É claro que, do ponto de vista internacional, para a imagem do Brasil, é extremamente importante o tema ambiental e da Amazônia. O que vai se ver depois de todo alarde, de toda a fala do Lula no G7 e em outros momentos no exterior. Está colocada uma questão que pode trazer enormes riscos, inclusive para os apoios e financiamento.

Mas nós temos que lidar com isso concretamente. É claro que há preocupação. Mas existe uma palavra-chave que é governabilidade, e essa realidade não podemos ignorar.

Até que ponto isso mostra um certo descaso de Lula com as questões ambientais, já que tivemos recentemente o Ibama proibindo, à revelia do governo, a exploração de petróleo no Amapá? O discurso internacional do Brasil como potência ambiental é só teoria?

Se for só teoria, vai ser muito ruim para nós. É a única coisa que posso dizer. O Lula se meteu a negociar a questão da paz na Ucrânia, mas ele também tem que negociar o clima, tem que estar em cima desse tema. O presidente foi um negociador a vida inteira, até mesmo pela sua história como sindicalista.

Acho que, neste momento, o Lula está tomando um pouco de cuidado, ao mesmo tempo em que está sinalizando vetar uma legislação predatória para a Mata Atlântica. Aí ele já diz "isso, não". Mas, na hora está se discutindo uma reorganização de ministérios a partir de uma proposta do Congresso, porque é assim que se vê – o governo não ia propor um ministério e desmontá-lo.

Essa é uma herança de todos esses anos, que vem desde o Michel Temer, aqueles atores que perderam espaço querem voltar a ganhar. Eu entendo um pouco dessa maneira.

Os próprios negociadores internos do Lula, o [ministro da Articulação] Alexandre Padilha e o [ministro das Cidades] Rui Costa não vêm de um histórico ambientalista. Inclusive o histórico do Rui Costa, na Bahia, como governador, não é dos melhores. O próprio [ministro da Fazenda] Fernando Haddad não foi um grande defensor do meio ambiente, é só ver na gestão municipal dele em São Paulo.

Eu diria que temos que esperar fatos concretos, o que vai ser vetado quando chegar a hora da aprovação da matéria. Vejo um pouco dessa maneira. Não posso acreditar que o Lula convidaria a Marina e, daqui a pouco, a Marina vá e diga "tchau".

Seria uma catástrofe na área ambiental do governo caso Marina Silva deixasse o comando do Ministério do Meio Ambiente?
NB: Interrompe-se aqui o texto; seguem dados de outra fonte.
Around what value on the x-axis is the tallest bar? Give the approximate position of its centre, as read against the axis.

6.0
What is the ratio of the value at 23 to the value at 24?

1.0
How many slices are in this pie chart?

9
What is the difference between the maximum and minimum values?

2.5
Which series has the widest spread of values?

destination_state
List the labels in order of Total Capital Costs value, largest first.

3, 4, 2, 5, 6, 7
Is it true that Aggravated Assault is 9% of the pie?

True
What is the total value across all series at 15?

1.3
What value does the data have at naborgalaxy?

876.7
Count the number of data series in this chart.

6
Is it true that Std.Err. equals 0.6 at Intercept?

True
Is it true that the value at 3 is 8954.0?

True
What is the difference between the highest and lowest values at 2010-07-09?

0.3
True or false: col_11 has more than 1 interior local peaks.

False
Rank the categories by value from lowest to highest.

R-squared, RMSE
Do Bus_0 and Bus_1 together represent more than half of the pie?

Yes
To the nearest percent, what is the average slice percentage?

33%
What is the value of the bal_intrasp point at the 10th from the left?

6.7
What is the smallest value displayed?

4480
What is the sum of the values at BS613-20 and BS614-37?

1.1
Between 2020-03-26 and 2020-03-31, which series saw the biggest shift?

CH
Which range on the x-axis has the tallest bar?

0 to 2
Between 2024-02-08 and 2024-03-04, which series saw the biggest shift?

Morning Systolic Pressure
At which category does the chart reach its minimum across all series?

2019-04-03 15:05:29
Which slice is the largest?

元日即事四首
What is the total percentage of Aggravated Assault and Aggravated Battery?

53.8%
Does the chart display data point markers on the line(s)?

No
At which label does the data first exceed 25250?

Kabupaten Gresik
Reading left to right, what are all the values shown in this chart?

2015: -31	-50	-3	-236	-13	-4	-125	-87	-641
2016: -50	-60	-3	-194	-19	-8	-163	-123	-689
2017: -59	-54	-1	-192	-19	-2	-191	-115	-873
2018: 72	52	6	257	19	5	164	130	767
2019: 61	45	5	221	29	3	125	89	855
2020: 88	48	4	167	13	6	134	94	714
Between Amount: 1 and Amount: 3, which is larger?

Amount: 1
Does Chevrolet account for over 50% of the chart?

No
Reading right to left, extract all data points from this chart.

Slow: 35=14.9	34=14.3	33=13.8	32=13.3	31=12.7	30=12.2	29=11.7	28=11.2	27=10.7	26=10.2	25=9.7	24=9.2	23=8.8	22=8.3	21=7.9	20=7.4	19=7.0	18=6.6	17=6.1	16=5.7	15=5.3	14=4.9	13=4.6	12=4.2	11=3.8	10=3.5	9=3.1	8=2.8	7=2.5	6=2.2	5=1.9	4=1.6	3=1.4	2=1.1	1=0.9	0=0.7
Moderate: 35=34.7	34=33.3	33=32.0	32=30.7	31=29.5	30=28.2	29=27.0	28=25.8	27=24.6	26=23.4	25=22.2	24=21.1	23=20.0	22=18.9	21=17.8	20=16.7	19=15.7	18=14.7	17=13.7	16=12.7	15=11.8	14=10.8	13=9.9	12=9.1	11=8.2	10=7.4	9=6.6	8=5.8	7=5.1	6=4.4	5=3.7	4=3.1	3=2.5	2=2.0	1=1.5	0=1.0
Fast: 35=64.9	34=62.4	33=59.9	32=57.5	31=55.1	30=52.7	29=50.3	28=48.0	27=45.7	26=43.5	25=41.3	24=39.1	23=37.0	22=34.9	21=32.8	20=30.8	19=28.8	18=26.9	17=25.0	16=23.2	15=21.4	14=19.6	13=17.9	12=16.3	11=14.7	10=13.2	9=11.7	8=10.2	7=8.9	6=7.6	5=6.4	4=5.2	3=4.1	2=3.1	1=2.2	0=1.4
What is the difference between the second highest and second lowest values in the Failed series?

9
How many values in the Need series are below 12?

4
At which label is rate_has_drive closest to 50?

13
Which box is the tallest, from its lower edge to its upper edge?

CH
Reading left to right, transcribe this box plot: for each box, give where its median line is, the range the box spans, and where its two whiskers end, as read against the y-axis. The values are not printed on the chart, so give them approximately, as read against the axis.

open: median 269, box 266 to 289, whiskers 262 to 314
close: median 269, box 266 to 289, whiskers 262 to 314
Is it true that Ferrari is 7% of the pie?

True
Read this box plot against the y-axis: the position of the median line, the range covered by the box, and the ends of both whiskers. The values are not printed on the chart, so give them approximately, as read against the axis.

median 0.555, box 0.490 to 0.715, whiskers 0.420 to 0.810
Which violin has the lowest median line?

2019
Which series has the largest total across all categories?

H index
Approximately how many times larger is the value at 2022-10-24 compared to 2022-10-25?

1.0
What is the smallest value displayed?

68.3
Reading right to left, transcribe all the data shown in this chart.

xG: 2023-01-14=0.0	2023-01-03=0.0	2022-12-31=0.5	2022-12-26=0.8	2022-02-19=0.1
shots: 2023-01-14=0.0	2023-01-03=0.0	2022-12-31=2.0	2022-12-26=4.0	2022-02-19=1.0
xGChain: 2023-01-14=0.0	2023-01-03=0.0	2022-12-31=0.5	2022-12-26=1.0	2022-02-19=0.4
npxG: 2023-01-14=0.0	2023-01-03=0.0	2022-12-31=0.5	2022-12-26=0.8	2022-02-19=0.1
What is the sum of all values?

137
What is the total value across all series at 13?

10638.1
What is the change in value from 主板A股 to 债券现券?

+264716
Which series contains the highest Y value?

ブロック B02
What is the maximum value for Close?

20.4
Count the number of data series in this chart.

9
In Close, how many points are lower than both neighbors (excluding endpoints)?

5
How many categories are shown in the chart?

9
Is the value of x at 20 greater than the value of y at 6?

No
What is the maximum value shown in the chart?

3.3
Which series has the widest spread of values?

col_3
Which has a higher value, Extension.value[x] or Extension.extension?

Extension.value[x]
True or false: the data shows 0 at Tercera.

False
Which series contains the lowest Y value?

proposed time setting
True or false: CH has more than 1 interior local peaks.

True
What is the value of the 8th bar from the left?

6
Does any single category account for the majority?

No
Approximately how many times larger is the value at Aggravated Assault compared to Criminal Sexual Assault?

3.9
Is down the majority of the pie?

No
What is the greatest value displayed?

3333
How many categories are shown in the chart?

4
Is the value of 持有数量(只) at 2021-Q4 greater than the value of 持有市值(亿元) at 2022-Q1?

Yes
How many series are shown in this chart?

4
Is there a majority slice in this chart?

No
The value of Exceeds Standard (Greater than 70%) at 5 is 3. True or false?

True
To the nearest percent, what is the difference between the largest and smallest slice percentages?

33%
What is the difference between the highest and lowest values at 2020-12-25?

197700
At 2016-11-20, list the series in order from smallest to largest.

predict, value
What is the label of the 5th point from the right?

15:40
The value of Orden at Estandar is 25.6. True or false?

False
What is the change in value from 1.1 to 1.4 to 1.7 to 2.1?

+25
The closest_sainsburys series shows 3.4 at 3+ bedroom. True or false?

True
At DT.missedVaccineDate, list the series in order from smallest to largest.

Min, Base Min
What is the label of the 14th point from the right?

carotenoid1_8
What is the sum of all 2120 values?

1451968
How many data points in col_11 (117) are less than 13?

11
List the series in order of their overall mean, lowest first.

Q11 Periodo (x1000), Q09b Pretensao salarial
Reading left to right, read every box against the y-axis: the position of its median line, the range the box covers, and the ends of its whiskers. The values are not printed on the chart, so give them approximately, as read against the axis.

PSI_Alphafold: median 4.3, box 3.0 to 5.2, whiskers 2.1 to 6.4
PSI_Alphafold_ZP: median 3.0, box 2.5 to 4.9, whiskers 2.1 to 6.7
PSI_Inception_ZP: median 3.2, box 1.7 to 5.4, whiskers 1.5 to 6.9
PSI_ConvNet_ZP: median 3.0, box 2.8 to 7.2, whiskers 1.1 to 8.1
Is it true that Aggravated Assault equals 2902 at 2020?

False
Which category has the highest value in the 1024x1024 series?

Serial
Seria um desastre, não do ponto de vista brasileiro, porque somos pouco preocupados com o meio ambiente. Mas, internacionalmente, seria um desastre. Não tenho dúvidas, porque houve todas essas promessas ambientais, e ela é uma pessoa que está ancorando, legitimando isso.

Quem é Alexandre Silveira [ministro de Minas e Energia] em termos internacionais? 

Mas quem é a Marina, já sabemos. É alguém que tem uma história que vai desde a época do Chico Mendes. Tem todo um reconhecimento, é uma pessoa íntegra, que conheço bem.

Em termos nacionais, [uma possível saída dela] não ia ser uma questão pesada, mas em termos internacionais, impactaria. E acho que o Lula deve estar medindo isso muito bem e conversando com ela.

O Congresso tem essa cara. Além disso, há um passivo terrível em todas as áreas [deixado do governo de Jair Bolsonaro]. Penso em uma perspectiva em que a Marina sabia em que encrenca estava entrando. Acho que ela vai ter que se acostumar a negociar, a ganhar os espaços de alguma maneira. Agora, não é uma questão interna do governo, como foi no caso de Belo Monte. É uma disputa diferente. Quem está emparedado é o governo, e a Marina faz parte do governo.